* Description of the task
Write the records out once more. Leave each line exactly as given.

* Excerpted records
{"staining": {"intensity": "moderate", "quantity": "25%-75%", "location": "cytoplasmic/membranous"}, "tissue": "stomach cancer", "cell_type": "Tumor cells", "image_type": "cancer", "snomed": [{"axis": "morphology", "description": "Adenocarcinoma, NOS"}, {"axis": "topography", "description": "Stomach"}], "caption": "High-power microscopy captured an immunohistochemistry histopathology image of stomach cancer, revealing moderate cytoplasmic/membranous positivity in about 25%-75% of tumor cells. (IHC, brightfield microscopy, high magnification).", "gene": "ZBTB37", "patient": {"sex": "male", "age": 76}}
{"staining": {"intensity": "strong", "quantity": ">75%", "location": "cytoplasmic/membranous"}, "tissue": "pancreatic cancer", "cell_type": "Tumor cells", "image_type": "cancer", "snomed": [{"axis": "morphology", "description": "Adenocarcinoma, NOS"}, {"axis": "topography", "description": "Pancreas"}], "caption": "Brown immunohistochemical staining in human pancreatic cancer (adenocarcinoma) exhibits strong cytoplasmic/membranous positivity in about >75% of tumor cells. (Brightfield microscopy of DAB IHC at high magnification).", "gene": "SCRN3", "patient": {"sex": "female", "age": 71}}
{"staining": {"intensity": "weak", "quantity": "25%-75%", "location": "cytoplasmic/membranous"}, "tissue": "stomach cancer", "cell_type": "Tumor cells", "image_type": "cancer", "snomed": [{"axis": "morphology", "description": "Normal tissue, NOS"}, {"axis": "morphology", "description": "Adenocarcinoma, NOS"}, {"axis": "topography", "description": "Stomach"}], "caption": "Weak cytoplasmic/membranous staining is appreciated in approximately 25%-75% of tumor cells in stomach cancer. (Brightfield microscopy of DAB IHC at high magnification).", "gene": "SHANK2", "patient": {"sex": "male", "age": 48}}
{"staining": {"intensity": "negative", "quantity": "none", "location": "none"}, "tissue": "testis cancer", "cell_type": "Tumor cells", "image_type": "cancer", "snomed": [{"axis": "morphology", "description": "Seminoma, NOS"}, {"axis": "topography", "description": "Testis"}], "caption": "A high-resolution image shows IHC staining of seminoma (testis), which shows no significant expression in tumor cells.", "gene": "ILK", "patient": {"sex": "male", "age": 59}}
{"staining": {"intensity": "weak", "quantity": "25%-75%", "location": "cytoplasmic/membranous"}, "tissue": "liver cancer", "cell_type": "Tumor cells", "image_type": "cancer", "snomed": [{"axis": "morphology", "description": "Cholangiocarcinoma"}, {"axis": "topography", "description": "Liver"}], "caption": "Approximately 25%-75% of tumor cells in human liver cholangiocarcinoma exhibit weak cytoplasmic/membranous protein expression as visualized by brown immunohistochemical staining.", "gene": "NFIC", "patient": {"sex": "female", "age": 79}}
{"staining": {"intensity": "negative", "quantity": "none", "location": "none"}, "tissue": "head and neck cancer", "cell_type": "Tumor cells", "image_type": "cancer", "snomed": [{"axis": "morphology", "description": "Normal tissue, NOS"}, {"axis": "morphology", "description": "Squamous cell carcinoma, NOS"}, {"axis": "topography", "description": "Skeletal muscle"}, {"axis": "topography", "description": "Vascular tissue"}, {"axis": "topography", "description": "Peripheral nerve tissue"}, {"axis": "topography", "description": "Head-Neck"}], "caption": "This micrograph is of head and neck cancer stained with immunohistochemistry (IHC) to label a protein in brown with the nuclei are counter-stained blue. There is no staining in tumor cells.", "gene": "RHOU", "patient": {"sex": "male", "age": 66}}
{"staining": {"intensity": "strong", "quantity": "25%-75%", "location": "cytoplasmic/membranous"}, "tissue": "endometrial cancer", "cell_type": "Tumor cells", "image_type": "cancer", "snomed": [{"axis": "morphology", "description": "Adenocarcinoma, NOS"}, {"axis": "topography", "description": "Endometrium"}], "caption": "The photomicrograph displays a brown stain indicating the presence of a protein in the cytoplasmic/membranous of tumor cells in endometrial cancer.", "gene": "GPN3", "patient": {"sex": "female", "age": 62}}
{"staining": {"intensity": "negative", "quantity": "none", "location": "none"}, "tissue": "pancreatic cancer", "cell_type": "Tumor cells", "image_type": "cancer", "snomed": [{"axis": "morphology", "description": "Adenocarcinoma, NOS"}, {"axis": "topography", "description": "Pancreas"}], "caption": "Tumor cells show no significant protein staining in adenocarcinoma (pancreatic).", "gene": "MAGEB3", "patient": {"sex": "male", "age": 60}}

* Solution for this exercise
{"staining": {"intensity": "moderate", "quantity": "25%-75%", "location": "cytoplasmic/membranous"}, "tissue": "stomach cancer", "cell_type": "Tumor cells", "image_type": "cancer", "snomed": [{"axis": "morphology", "description": "Adenocarcinoma, NOS"}, {"axis": "topography", "description": "Stomach"}], "caption": "High-power microscopy captured an immunohistochemistry histopathology image of stomach cancer, revealing moderate cytoplasmic/membranous positivity in about 25%-75% of tumor cells. (IHC, brightfield microscopy, high magnification).", "gene": "ZBTB37", "patient": {"sex": "male", "age": 76}}
{"staining": {"intensity": "strong", "quantity": ">75%", "location": "cytoplasmic/membranous"}, "tissue": "pancreatic cancer", "cell_type": "Tumor cells", "image_type": "cancer", "snomed": [{"axis": "morphology", "description": "Adenocarcinoma, NOS"}, {"axis": "topography", "description": "Pancreas"}], "caption": "Brown immunohistochemical staining in human pancreatic cancer (adenocarcinoma) exhibits strong cytoplasmic/membranous positivity in about >75% of tumor cells. (Brightfield microscopy of DAB IHC at high magnification).", "gene": "SCRN3", "patient": {"sex": "female", "age": 71}}
{"staining": {"intensity": "weak", "quantity": "25%-75%", "location": "cytoplasmic/membranous"}, "tissue": "stomach cancer", "cell_type": "Tumor cells", "image_type": "cancer", "snomed": [{"axis": "morphology", "description": "Normal tissue, NOS"}, {"axis": "morphology", "description": "Adenocarcinoma, NOS"}, {"axis": "topography", "description": "Stomach"}], "caption": "Weak cytoplasmic/membranous staining is appreciated in approximately 25%-75% of tumor cells in stomach cancer. (Brightfield microscopy of DAB IHC at high magnification).", "gene": "SHANK2", "patient": {"sex": "male", "age": 48}}
{"staining": {"intensity": "negative", "quantity": "none", "location": "none"}, "tissue": "testis cancer", "cell_type": "Tumor cells", "image_type": "cancer", "snomed": [{"axis": "morphology", "description": "Seminoma, NOS"}, {"axis": "topography", "description": "Testis"}], "caption": "A high-resolution image shows IHC staining of seminoma (testis), which shows no significant expression in tumor cells.", "gene": "ILK", "patient": {"sex": "male", "age": 59}}
{"staining": {"intensity": "weak", "quantity": "25%-75%", "location": "cytoplasmic/membranous"}, "tissue": "liver cancer", "cell_type": "Tumor cells", "image_type": "cancer", "snomed": [{"axis": "morphology", "description": "Cholangiocarcinoma"}, {"axis": "topography", "description": "Liver"}], "caption": "Approximately 25%-75% of tumor cells in human liver cholangiocarcinoma exhibit weak cytoplasmic/membranous protein expression as visualized by brown immunohistochemical staining.", "gene": "NFIC", "patient": {"sex": "female", "age": 79}}
{"staining": {"intensity": "negative", "quantity": "none", "location": "none"}, "tissue": "head and neck cancer", "cell_type": "Tumor cells", "image_type": "cancer", "snomed": [{"axis": "morphology", "description": "Normal tissue, NOS"}, {"axis": "morphology", "description": "Squamous cell carcinoma, NOS"}, {"axis": "topography", "description": "Skeletal muscle"}, {"axis": "topography", "description": "Vascular tissue"}, {"axis": "topography", "description": "Peripheral nerve tissue"}, {"axis": "topography", "description": "Head-Neck"}], "caption": "This micrograph is of head and neck cancer stained with immunohistochemistry (IHC) to label a protein in brown with the nuclei are counter-stained blue. There is no staining in tumor cells.", "gene": "RHOU", "patient": {"sex": "male", "age": 66}}
{"staining": {"intensity": "strong", "quantity": "25%-75%", "location": "cytoplasmic/membranous"}, "tissue": "endometrial cancer", "cell_type": "Tumor cells", "image_type": "cancer", "snomed": [{"axis": "morphology", "description": "Adenocarcinoma, NOS"}, {"axis": "topography", "description": "Endometrium"}], "caption": "The photomicrograph displays a brown stain indicating the presence of a protein in the cytoplasmic/membranous of tumor cells in endometrial cancer.", "gene": "GPN3", "patient": {"sex": "female", "age": 62}}
{"staining": {"intensity": "negative", "quantity": "none", "location": "none"}, "tissue": "pancreatic cancer", "cell_type": "Tumor cells", "image_type": "cancer", "snomed": [{"axis": "morphology", "description": "Adenocarcinoma, NOS"}, {"axis": "topography", "description": "Pancreas"}], "caption": "Tumor cells show no significant protein staining in adenocarcinoma (pancreatic).", "gene": "MAGEB3", "patient": {"sex": "male", "age": 60}}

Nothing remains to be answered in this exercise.